The little office in the strip mall was very close to one of the many bike paths (sorry, “Multi-Use Recreational Paths”) that criss-cross the National Capital Region. So was my apartment. I could do a really nice bike ride on the way to work and hardly any of it was on roads. And on the way home, the world (or at least this vast network) was my oyster. I’d usually take ways home that were 40-50 kilometers long. If I was feeling really ambitious, it wasn’t far from there to Gatineau Park, where I’d do some heavy duty mountain biking and come home covered in mud.

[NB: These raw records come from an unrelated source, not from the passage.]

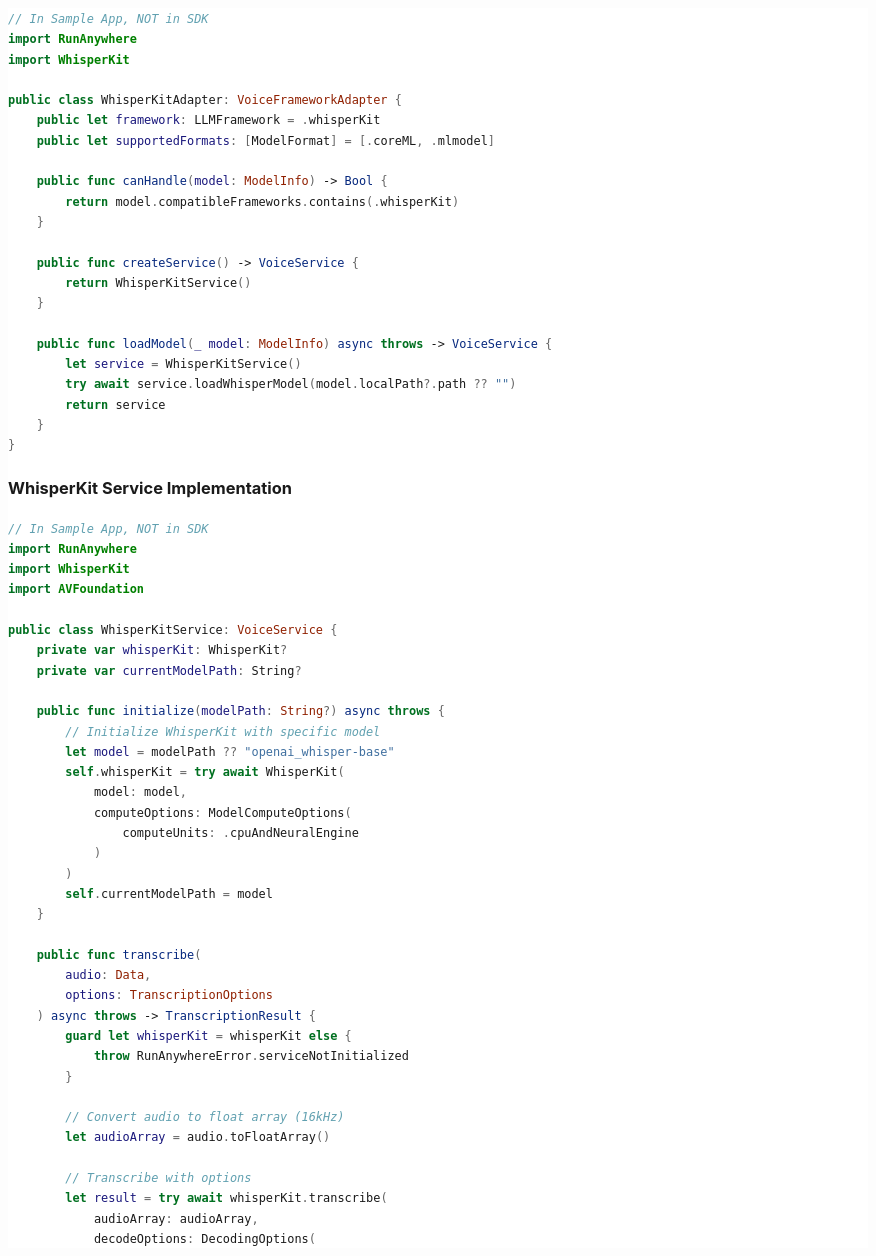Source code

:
 ```swift
// In Sample App, NOT in SDK
import RunAnywhere
import WhisperKit

public class WhisperKitAdapter: VoiceFrameworkAdapter {
    public let framework: LLMFramework = .whisperKit
    public let supportedFormats: [ModelFormat] = [.coreML, .mlmodel]

    public func canHandle(model: ModelInfo) -> Bool {
        return model.compatibleFrameworks.contains(.whisperKit)
    }

    public func createService() -> VoiceService {
        return WhisperKitService()
    }

    public func loadModel(_ model: ModelInfo) async throws -> VoiceService {
        let service = WhisperKitService()
        try await service.loadWhisperModel(model.localPath?.path ?? "")
        return service
    }
}
```

### WhisperKit Service Implementation

```swift
// In Sample App, NOT in SDK
import RunAnywhere
import WhisperKit
import AVFoundation

public class WhisperKitService: VoiceService {
    private var whisperKit: WhisperKit?
    private var currentModelPath: String?

    public func initialize(modelPath: String?) async throws {
        // Initialize WhisperKit with specific model
        let model = modelPath ?? "openai_whisper-base"
        self.whisperKit = try await WhisperKit(
            model: model,
            computeOptions: ModelComputeOptions(
                computeUnits: .cpuAndNeuralEngine
            )
        )
        self.currentModelPath = model
    }

    public func transcribe(
        audio: Data,
        options: TranscriptionOptions
    ) async throws -> TranscriptionResult {
        guard let whisperKit = whisperKit else {
            throw RunAnywhereError.serviceNotInitialized
        }

        // Convert audio to float array (16kHz)
        let audioArray = audio.toFloatArray()

        // Transcribe with options
        let result = try await whisperKit.transcribe(
            audioArray: audioArray,
            decodeOptions: DecodingOptions(
```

But all good things, and even all not too good things must come to an end. It was the beginning of July, and my boss had a new contract available. He even gave me a copy of the draft. But it hadn’t gotten all the requisite signatures yet, so I didn’t have a real one to sign. Jim kept saying “Officially I have to tell you to go home, but unofficially if you keep working, I promise you’ll get paid for the work.” I figured I didn’t have anything better to do, so I worked. And as a few days stretched into a few weeks, I was getting more and more worried, and yet more and more reluctant to cut my losses and run – if I did that, I’d never get paid for those weeks I’d already worked! Finally, along came August. Still no contract, but I’d already told them I was taking the first two weeks in August off to visit my mother. Jim suggested that if I take all of August off, everything will be worked out by September. So I copied all the work I’d done onto a Exabyte tape, and deleted it off the file server, and went off for my vacation. August was great – after I got back from my mom’s place, I spent two glorious weeks doing nothing but reading Usenet and riding my mountain bike (no web back then).

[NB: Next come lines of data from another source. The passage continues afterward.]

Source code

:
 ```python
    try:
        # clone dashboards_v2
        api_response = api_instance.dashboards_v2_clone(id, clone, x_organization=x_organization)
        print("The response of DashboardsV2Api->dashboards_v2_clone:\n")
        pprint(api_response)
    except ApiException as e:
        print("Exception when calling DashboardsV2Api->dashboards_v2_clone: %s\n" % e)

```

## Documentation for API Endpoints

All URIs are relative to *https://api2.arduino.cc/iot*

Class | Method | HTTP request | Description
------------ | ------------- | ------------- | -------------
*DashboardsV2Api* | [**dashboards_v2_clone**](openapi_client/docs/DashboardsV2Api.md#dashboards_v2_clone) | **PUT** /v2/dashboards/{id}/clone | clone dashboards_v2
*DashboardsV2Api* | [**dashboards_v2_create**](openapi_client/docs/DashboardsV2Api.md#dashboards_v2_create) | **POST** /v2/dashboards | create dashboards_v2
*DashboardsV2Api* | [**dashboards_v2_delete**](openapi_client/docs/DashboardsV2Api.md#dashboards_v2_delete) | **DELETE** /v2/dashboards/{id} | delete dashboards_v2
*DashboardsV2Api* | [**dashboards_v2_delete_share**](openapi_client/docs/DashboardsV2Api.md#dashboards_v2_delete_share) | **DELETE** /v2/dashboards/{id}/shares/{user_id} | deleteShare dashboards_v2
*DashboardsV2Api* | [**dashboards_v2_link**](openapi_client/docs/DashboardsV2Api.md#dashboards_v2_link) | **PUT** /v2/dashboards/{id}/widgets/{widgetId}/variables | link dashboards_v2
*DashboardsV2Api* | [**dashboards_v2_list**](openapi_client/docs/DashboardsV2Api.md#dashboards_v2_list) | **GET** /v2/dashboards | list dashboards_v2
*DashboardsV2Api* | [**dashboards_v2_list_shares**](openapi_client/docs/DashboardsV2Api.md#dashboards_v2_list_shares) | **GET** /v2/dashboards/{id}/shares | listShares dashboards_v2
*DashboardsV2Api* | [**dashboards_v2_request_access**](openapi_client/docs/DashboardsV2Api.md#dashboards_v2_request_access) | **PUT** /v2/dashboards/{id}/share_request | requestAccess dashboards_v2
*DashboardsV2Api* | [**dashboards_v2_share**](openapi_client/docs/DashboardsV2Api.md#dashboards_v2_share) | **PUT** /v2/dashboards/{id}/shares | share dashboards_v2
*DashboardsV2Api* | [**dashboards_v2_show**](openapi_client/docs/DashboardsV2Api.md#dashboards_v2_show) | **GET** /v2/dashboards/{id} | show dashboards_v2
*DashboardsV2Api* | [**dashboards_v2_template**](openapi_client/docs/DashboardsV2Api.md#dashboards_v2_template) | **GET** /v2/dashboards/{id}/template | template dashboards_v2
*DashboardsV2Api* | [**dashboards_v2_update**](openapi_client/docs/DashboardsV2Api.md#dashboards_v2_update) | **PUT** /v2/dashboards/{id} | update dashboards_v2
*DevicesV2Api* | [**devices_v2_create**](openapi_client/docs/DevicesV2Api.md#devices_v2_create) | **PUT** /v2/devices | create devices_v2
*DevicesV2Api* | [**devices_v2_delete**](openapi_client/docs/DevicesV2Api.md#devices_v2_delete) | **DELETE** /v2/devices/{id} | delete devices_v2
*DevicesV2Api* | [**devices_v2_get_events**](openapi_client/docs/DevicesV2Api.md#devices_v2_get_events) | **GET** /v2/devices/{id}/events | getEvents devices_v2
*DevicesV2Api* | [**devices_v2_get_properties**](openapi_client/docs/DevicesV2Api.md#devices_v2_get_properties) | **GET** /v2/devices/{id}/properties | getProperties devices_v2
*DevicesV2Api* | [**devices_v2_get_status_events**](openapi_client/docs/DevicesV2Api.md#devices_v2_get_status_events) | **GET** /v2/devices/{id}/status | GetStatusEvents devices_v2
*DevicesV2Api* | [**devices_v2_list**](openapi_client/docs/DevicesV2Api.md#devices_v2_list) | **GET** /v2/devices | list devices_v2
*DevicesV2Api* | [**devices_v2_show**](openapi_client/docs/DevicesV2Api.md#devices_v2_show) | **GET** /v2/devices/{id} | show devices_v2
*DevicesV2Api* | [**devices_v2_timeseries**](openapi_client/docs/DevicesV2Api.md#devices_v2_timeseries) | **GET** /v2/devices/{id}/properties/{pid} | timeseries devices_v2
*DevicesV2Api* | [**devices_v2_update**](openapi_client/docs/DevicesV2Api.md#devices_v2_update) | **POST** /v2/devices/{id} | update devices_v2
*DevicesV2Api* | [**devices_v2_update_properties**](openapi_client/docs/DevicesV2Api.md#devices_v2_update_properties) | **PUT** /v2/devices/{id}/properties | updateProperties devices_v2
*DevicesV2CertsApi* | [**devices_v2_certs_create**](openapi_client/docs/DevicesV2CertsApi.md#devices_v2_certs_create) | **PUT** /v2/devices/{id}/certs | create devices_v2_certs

When September rolled around, I went into work, and I didn’t see Jim. So I assumed everything was ok, copied the stuff off my tape back onto the file server, and continued working. One of the things I was doing was extracting all the messages from the programs and turning them into appropriate calls to the NLS (National Language System?) so that they could be translated. The next day, Jim showed up finally and told me that he still didn’t have the contract, and I should go home. So I deleted my stuff off the server again, and left, and immediately started looking for another job. I was screwed – I hadn’t been paid since the end of June, and without a contract signed and Jim’s wishy-washy “Officially I have to tell you to go home”, I felt like I had no legal recourse to be paid for that work I had done, even if they hadn’t used it.
But from what Gwen told me afterwards, I don’t think they hadn’t used it. I believe that Jim purposely wasn’t around to tell me the first day knowing that I’d restore my work from the tape, and leave it overnight so that they could steal it. Gwen told me she saw printouts of that work that had my name on it. Again, nothing I could prove, and when I asked Gwen if she’d testify on my behalf, she went all weird on me – I had a modem that I’d borrowed from “Horrible”, and after they stiffed me I refused to give it back. Well, Jim had promised it to her after I was done with it, and so Gwen acted like it was my fault she couldn’t get this modem, and refused to talk to me.
It wasn’t until years later that I found the draft contract. If I’d known that I’d had that, maybe I would have contacted a lawyer to see if I could do anything. Actually, knowing the different story that Jim was giving his bosses at “Horrible” than the one he was giving us about the project itself, I wonder what would have happened if I’d faxed the draft to his bosses?